(Stored items)
○ ○ ○ ○ ○ ○ ○

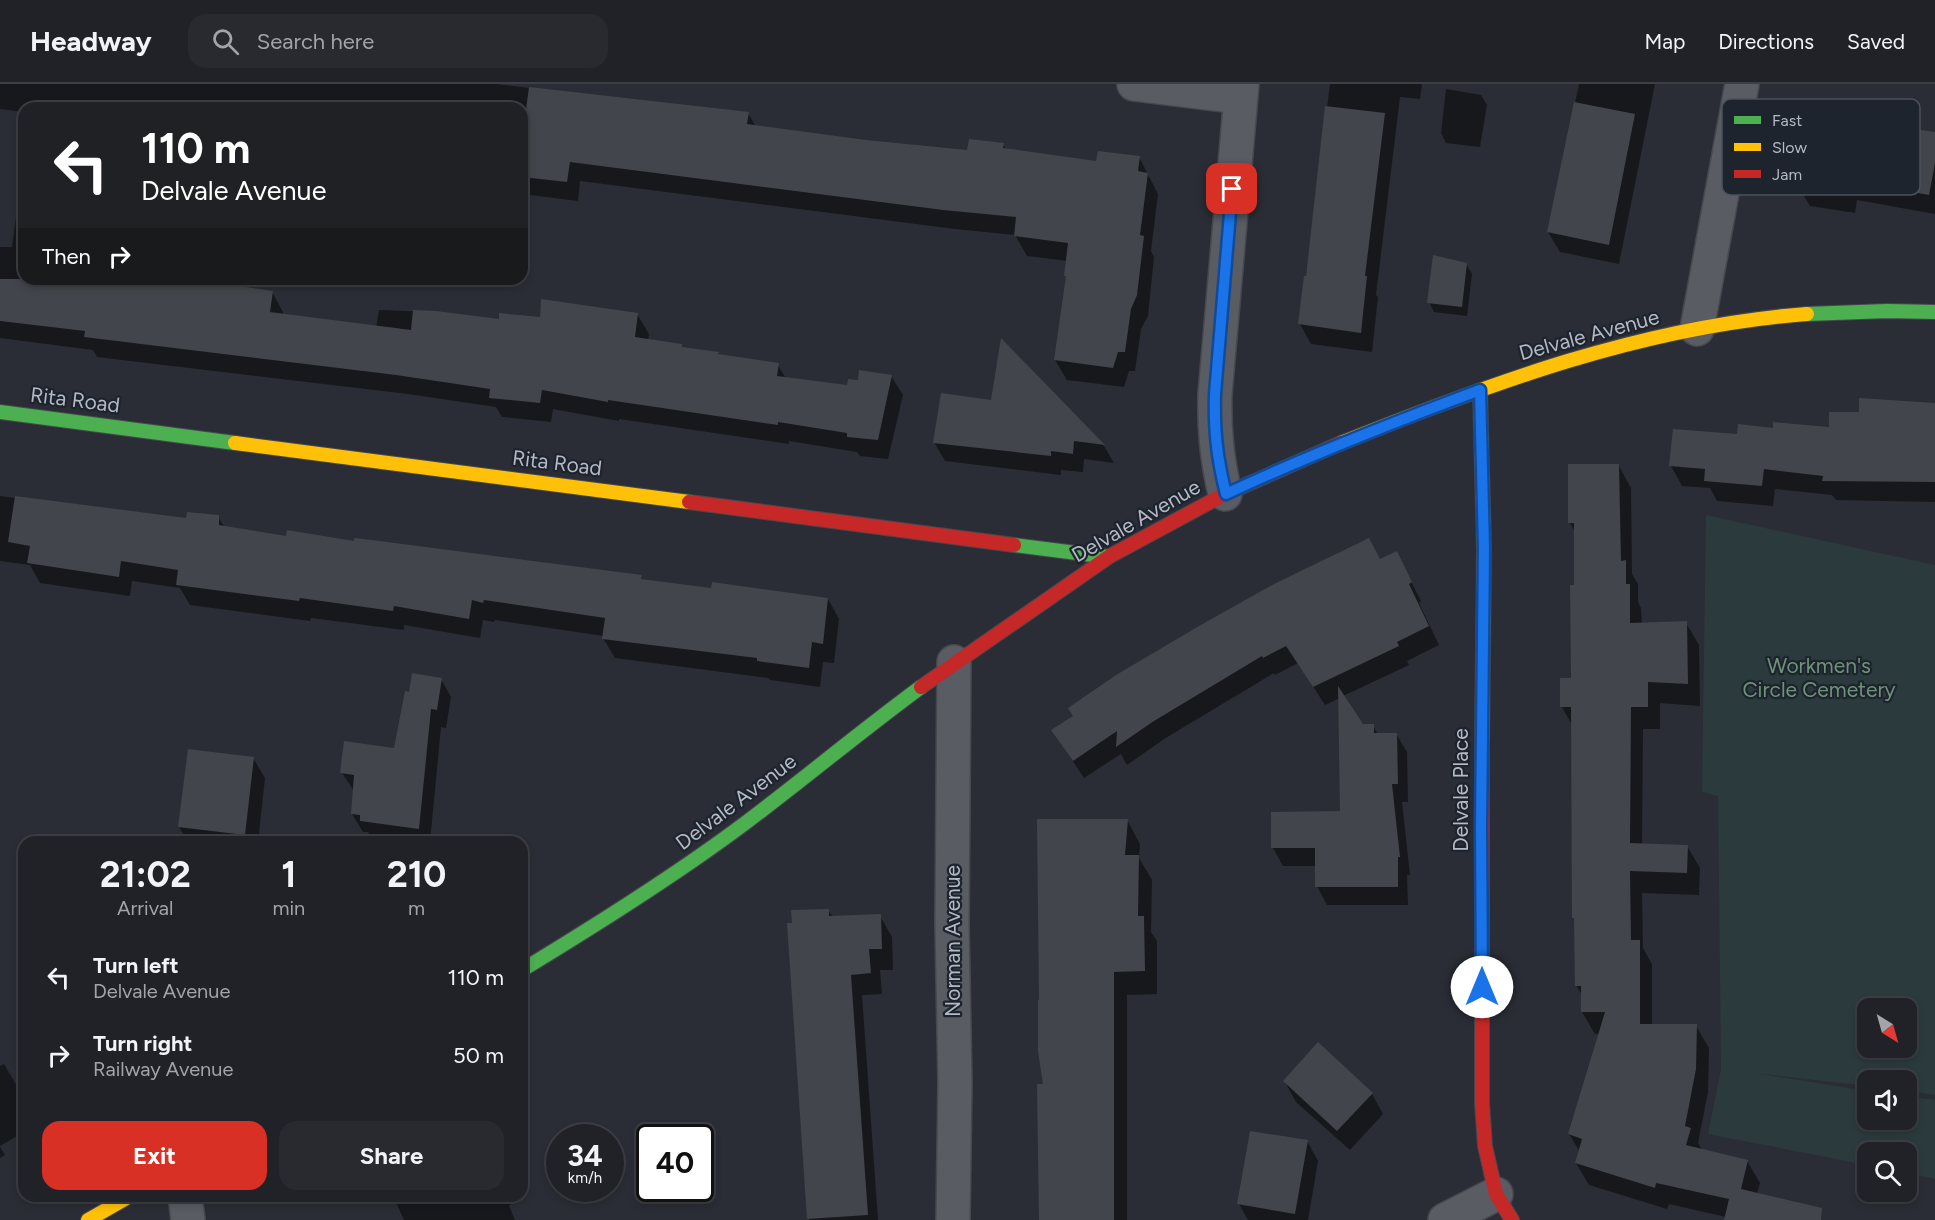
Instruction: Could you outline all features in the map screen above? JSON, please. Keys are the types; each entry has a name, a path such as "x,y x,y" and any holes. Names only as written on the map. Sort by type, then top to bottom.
{"street":[{"path":"1134,84 1241,91 1215,394 1214,428 1226,494"},
{"path":"1739,99 1742,84"},
{"path":"1697,329 1722,193"},
{"name":"Delvale Avenue","path":"528,966 606,920 691,863 954,662 1108,557 1226,494 1283,467 1372,430 1480,390 1564,361 1622,345 1697,329 1837,311 1891,309 1935,312"},
{"name":"Delvale Place","path":"1480,390 1484,548 1481,826 1482,1102 1485,1146 1504,1207"},
{"name":"Rita Road","path":"0,412 1108,557"},
{"name":"Norman Avenue","path":"953,1220 954,1083 951,925 954,662"},
{"path":"88,1220 120,1202"},
{"path":"186,1202 188,1220"},
{"path":"1445,1220 1504,1207"}],"green space":[{"name":"Workmen's Circle Cemetery","path":"1706,515 1935,565 1935,1095 1917,1092 1917,1070 1857,1070 1857,1085 1754,1073 1857,1089 1857,1130 1917,1130 1917,1097 1935,1100 1935,1179 1917,1175 1917,1142 1857,1142 1857,1163 1708,1134 1721,1069 1718,796 1702,792"}],"building":[{"path":"529,87 749,112 747,124 866,140 967,150 969,139 1004,143 1003,148 1096,161 1098,151 1140,156 1138,171 1148,173 1140,235 1144,236 1137,295 1131,309 1125,352 1118,352 1113,368 1054,360 1066,276 1064,276 1068,243 1014,236 1016,217 943,210 570,162 567,182 528,178 527,102"},
{"path":"1574,102 1635,114 1609,245 1547,232"},
{"path":"1325,106 1385,113 1365,276 1367,276 1361,333 1298,324 1304,276 1306,276"},
{"path":"1920,130 1935,132 1935,163 1929,195 1920,193"},
{"path":"1433,255 1467,263 1462,307 1427,303"},
{"path":"0,279 18,279 18,285 231,285 273,291 270,312 411,330 413,310 499,319 499,313 540,317 541,299 638,313 635,337 682,344 682,347 719,352 718,354 779,363 777,376 847,385 848,379 858,380 859,370 892,375 878,440 847,437 847,433 778,422 778,425 608,400 608,402 542,390 540,403 489,398 490,389 396,375 84,337 85,331 0,321"},
{"path":"1001,338 1105,445 1074,441 1073,454 1051,451 1051,456 933,443 941,393 991,400"},
{"path":"1859,398 1935,403 1935,482 1822,481 1823,476 1764,469 1762,486 1704,481 1705,469 1669,466 1673,429 1737,434 1738,424 1773,428 1773,422 1829,427 1829,412 1859,412"},
{"path":"1568,464 1619,464 1621,561 1626,560 1626,584 1630,584 1630,623 1687,621 1688,684 1648,682 1648,707 1631,707 1630,843 1688,845 1687,873 1630,871 1631,940 1640,940 1640,1024 1697,1024 1696,1069 1685,1126 1691,1128 1686,1145 1748,1160 1741,1189 1822,1208 1821,1220 1724,1220 1729,1199 1656,1183 1655,1188 1575,1163 1582,1139 1568,1134 1605,1012 1581,1012 1581,986 1575,986 1574,918 1572,918 1571,707 1560,707 1560,678 1571,678 1570,585 1574,585 1574,523 1568,523"},
{"path":"15,496 186,518 187,512 219,515 219,525 286,536 287,530 354,541 354,538 372,540 642,575 641,579 711,588 712,582 828,598 823,644 812,642 809,668 757,661 757,658 602,639 605,618 484,600 483,603 472,600 469,619 394,606 393,611 300,598 299,601 176,585 178,570 121,561 119,577 27,563 30,546 8,542"},
{"path":"1369,538 1380,559 1397,551 1412,582 1409,584 1429,626 1397,642 1399,646 1313,687 1286,646 1263,658 1262,656 1154,721 1116,747 1117,731 1073,761 1051,730 1073,716 1068,708 1116,675 1274,584"},
{"path":"412,673 442,678 437,710 431,709 419,829 360,821 360,815 351,814 354,775 340,773 344,741 394,748 405,691 409,692"},
{"path":"1338,686 1363,724 1374,724 1374,733 1397,733 1398,784 1392,784 1400,857 1398,857 1398,887 1315,887 1315,848 1271,848 1271,812 1340,811"},
{"path":"188,749 254,757 245,835 178,827"},
{"path":"1037,819 1128,819 1125,855 1139,855 1138,916 1144,916 1145,971 1114,972 1114,1220 1039,1220 1037,1084 1043,1084 1038,1051"},
{"path":"829,909 829,916 881,914 882,949 869,949 871,973 851,975 868,1215 807,1219 787,923 792,923 791,910"},
{"path":"1318,1042 1373,1093 1337,1131 1283,1081"},
{"path":"1250,1131 1308,1140 1295,1214 1237,1204"}],"traffic: fast":[{"path":"1807,314 1935,312"},
{"path":"0,412 235,443"},
{"path":"1014,545 1108,557"},
{"path":"528,966 635,900 717,844 921,687"}],"traffic: slow":[{"path":"1341,443 1455,399 1570,360 1687,331 1807,314"},
{"path":"1480,390 1484,548 1482,747"},
{"path":"235,443 689,502"},
{"path":"88,1220 120,1202"}],"traffic: jam":[{"path":"921,687 1110,556 1223,495 1341,443"},
{"path":"689,502 1014,545"},
{"path":"1482,747 1482,1103 1485,1146 1496,1194 1512,1220"}],"route":[{"path":"1232,189 1214,428 1226,494 1283,467 1372,430 1480,390 1484,548 1482,987"}]}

○ ○ ○ ○ ○ ○ ○

Wherever a picture appears in the data, please drop it and retype the rest exactly.

Instruction: Could you outline all features in the map screen above? JSON, please. Keys are the types; each entry has a name, a path such as "x,y x,y" and any holes. Names only as written on the map. Sort by type, then top to bottom.
{"street":[{"path":"1134,84 1241,91 1215,394 1214,428 1226,494"},
{"path":"1739,99 1742,84"},
{"path":"1697,329 1722,193"},
{"name":"Delvale Avenue","path":"528,966 606,920 691,863 954,662 1108,557 1226,494 1283,467 1372,430 1480,390 1564,361 1622,345 1697,329 1837,311 1891,309 1935,312"},
{"name":"Delvale Place","path":"1480,390 1484,548 1481,826 1482,1102 1485,1146 1504,1207"},
{"name":"Rita Road","path":"0,412 1108,557"},
{"name":"Norman Avenue","path":"953,1220 954,1083 951,925 954,662"},
{"path":"88,1220 120,1202"},
{"path":"186,1202 188,1220"},
{"path":"1445,1220 1504,1207"}],"green space":[{"name":"Workmen's Circle Cemetery","path":"1706,515 1935,565 1935,1095 1917,1092 1917,1070 1857,1070 1857,1085 1754,1073 1857,1089 1857,1130 1917,1130 1917,1097 1935,1100 1935,1179 1917,1175 1917,1142 1857,1142 1857,1163 1708,1134 1721,1069 1718,796 1702,792"}],"building":[{"path":"529,87 749,112 747,124 866,140 967,150 969,139 1004,143 1003,148 1096,161 1098,151 1140,156 1138,171 1148,173 1140,235 1144,236 1137,295 1131,309 1125,352 1118,352 1113,368 1054,360 1066,276 1064,276 1068,243 1014,236 1016,217 943,210 570,162 567,182 528,178 527,102"},
{"path":"1574,102 1635,114 1609,245 1547,232"},
{"path":"1325,106 1385,113 1365,276 1367,276 1361,333 1298,324 1304,276 1306,276"},
{"path":"1920,130 1935,132 1935,163 1929,195 1920,193"},
{"path":"1433,255 1467,263 1462,307 1427,303"},
{"path":"0,279 18,279 18,285 231,285 273,291 270,312 411,330 413,310 499,319 499,313 540,317 541,299 638,313 635,337 682,344 682,347 719,352 718,354 779,363 777,376 847,385 848,379 858,380 859,370 892,375 878,440 847,437 847,433 778,422 778,425 608,400 608,402 542,390 540,403 489,398 490,389 396,375 84,337 85,331 0,321"},
{"path":"1001,338 1105,445 1074,441 1073,454 1051,451 1051,456 933,443 941,393 991,400"},
{"path":"1859,398 1935,403 1935,482 1822,481 1823,476 1764,469 1762,486 1704,481 1705,469 1669,466 1673,429 1737,434 1738,424 1773,428 1773,422 1829,427 1829,412 1859,412"},
{"path":"1568,464 1619,464 1621,561 1626,560 1626,584 1630,584 1630,623 1687,621 1688,684 1648,682 1648,707 1631,707 1630,843 1688,845 1687,873 1630,871 1631,940 1640,940 1640,1024 1697,1024 1696,1069 1685,1126 1691,1128 1686,1145 1748,1160 1741,1189 1822,1208 1821,1220 1724,1220 1729,1199 1656,1183 1655,1188 1575,1163 1582,1139 1568,1134 1605,1012 1581,1012 1581,986 1575,986 1574,918 1572,918 1571,707 1560,707 1560,678 1571,678 1570,585 1574,585 1574,523 1568,523"},
{"path":"15,496 186,518 187,512 219,515 219,525 286,536 287,530 354,541 354,538 372,540 642,575 641,579 711,588 712,582 828,598 823,644 812,642 809,668 757,661 757,658 602,639 605,618 484,600 483,603 472,600 469,619 394,606 393,611 300,598 299,601 176,585 178,570 121,561 119,577 27,563 30,546 8,542"},
{"path":"1369,538 1380,559 1397,551 1412,582 1409,584 1429,626 1397,642 1399,646 1313,687 1286,646 1263,658 1262,656 1154,721 1116,747 1117,731 1073,761 1051,730 1073,716 1068,708 1116,675 1274,584"},
{"path":"412,673 442,678 437,710 431,709 419,829 360,821 360,815 351,814 354,775 340,773 344,741 394,748 405,691 409,692"},
{"path":"1338,686 1363,724 1374,724 1374,733 1397,733 1398,784 1392,784 1400,857 1398,857 1398,887 1315,887 1315,848 1271,848 1271,812 1340,811"},
{"path":"188,749 254,757 245,835 178,827"},
{"path":"1037,819 1128,819 1125,855 1139,855 1138,916 1144,916 1145,971 1114,972 1114,1220 1039,1220 1037,1084 1043,1084 1038,1051"},
{"path":"829,909 829,916 881,914 882,949 869,949 871,973 851,975 868,1215 807,1219 787,923 792,923 791,910"},
{"path":"1318,1042 1373,1093 1337,1131 1283,1081"},
{"path":"1250,1131 1308,1140 1295,1214 1237,1204"}],"traffic: fast":[{"path":"1807,314 1935,312"},
{"path":"0,412 235,443"},
{"path":"1014,545 1108,557"},
{"path":"528,966 635,900 717,844 921,687"}],"traffic: slow":[{"path":"1341,443 1455,399 1570,360 1687,331 1807,314"},
{"path":"1480,390 1484,548 1482,747"},
{"path":"235,443 689,502"},
{"path":"88,1220 120,1202"}],"traffic: jam":[{"path":"921,687 1110,556 1223,495 1341,443"},
{"path":"689,502 1014,545"},
{"path":"1482,747 1482,1103 1485,1146 1496,1194 1512,1220"}],"route":[{"path":"1232,189 1214,428 1226,494 1283,467 1372,430 1480,390 1484,548 1482,987"}]}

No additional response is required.